If there is one repeated operational warning in the interview, it is timing. Michael stressed that borrowers who succeed typically begin six to nine months ahead of maturity, not after maturity.
He also gave borrowers a mental model for how to behave once a loan is in motion: patience and stamina. He described the posture you need as “a heart rate of a sloth,” because servicers can be deliberate, and not always because the file is complicated. Incentives matter. Special servicing fees are governed by the pooling and servicing agreement, and a servicer has no structural reason to rush if time increases fees.
That is why we consistently tell borrowers to focus on what they can control:
Michael also warned against a tactic borrowers sometimes consider when they are trying to “get attention” from the system: intentionally stopping payments to trigger special servicing faster. His view was blunt: do not do that. In this environment, the consequences can be asymmetric, especially when cash flow sweeps and waterfall mechanics start starving the property of operating liquidity.
One of the more important capital markets points in the discussion was the limited use of principal forgiveness or AB note structures in this cycle.
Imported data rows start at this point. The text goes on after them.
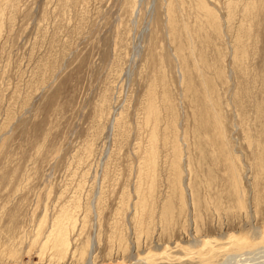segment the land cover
Listing matches in <instances>:
<instances>
[{
    "label": "rangeland",
    "instance_id": "rangeland-1",
    "mask_svg": "<svg viewBox=\"0 0 264 264\" xmlns=\"http://www.w3.org/2000/svg\"><path fill=\"white\" fill-rule=\"evenodd\" d=\"M254 229L264 0H0V264H264L225 261Z\"/></svg>",
    "mask_w": 264,
    "mask_h": 264
},
{
    "label": "bare ground",
    "instance_id": "bare-ground-1",
    "mask_svg": "<svg viewBox=\"0 0 264 264\" xmlns=\"http://www.w3.org/2000/svg\"><path fill=\"white\" fill-rule=\"evenodd\" d=\"M53 236V238L56 240V245H64L65 243L62 242L60 244V237L62 236V233H55L54 232L51 234ZM253 237V241H249V244L247 243L246 245L243 246L242 243L240 244H234L235 247H236V251L234 252V254H232L233 252L229 253V255H225V261H227V259L231 256V257H236V256H239V257H242L241 255L244 256V254H254L255 251L257 250H261L264 248V245H261V244H264V235L263 233H261V231H259V229H254V233L251 235ZM54 241V240H53ZM230 244V243H229ZM65 246V245H64ZM63 246V247H64ZM222 246V245H221ZM59 248V247H58ZM227 249V248H226ZM252 249V250H251ZM216 250V249H215ZM225 253V252H224ZM224 256V255H223ZM250 256V255H249ZM256 256V255H255ZM246 258V256H245ZM244 259V258H242ZM203 260V259H202ZM224 260V259H223ZM247 261V260H246ZM219 263H222V262H218V263H211V264H219ZM222 264H225V262H223ZM238 264V263H237ZM255 264V263H254Z\"/></svg>",
    "mask_w": 264,
    "mask_h": 264
}]
</instances>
The idea is familiar from the GFC playbook, but Michael’s read is that lenders are reluctant to crystallize losses early when they believe time, process leverage, or a sale can improve their recovery.
In practice, that can translate into a message borrowers hear more often than they expect: “Go sell it, and we will finance the next buyer.” Michael’s pushback is that if the borrower is doing the work to produce an exit, the economics of that process need to be more balanced, so the borrower is not taking an additional hit simply to improve the lender’s outcome.
We built Brighton Capital Advisors for this exact gap between what the market assumes should happen and what the CMBS process actually rewards.
This episode reinforces what we see every day: outcomes improve when borrowers treat maturity planning as a process problem, not just a rate problem. The borrowers who win are early, organized, realistic about value today and value tomorrow, and prepared to support a modification with a plan that can be defended inside the trust.